**Your objective**
Please transcribe the data exactly as shown, skipping the images.

**Data for this exercise**

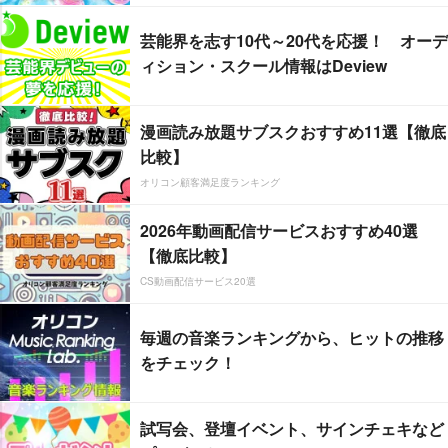
芸能界を志す10代～20代を応援！ オーデ
ィション・スクール情報はDeview
漫画読み放題サブスクおすすめ11選【徹底
比較】
オリコン顧客満足度ランキング
2026年動画配信サービスおすすめ40選
【徹底比較】
CS動画配信サービス20選
毎週の音楽ランキングから、ヒットの推移
をチェック！
試写会、登壇イベント、サインチェキなど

**Response to the exercise**
芸能界を志す10代～20代を応援！ オーデ
ィション・スクール情報はDeview
漫画読み放題サブスクおすすめ11選【徹底
比較】
オリコン顧客満足度ランキング
2026年動画配信サービスおすすめ40選
【徹底比較】
CS動画配信サービス20選
毎週の音楽ランキングから、ヒットの推移
をチェック！
試写会、登壇イベント、サインチェキなど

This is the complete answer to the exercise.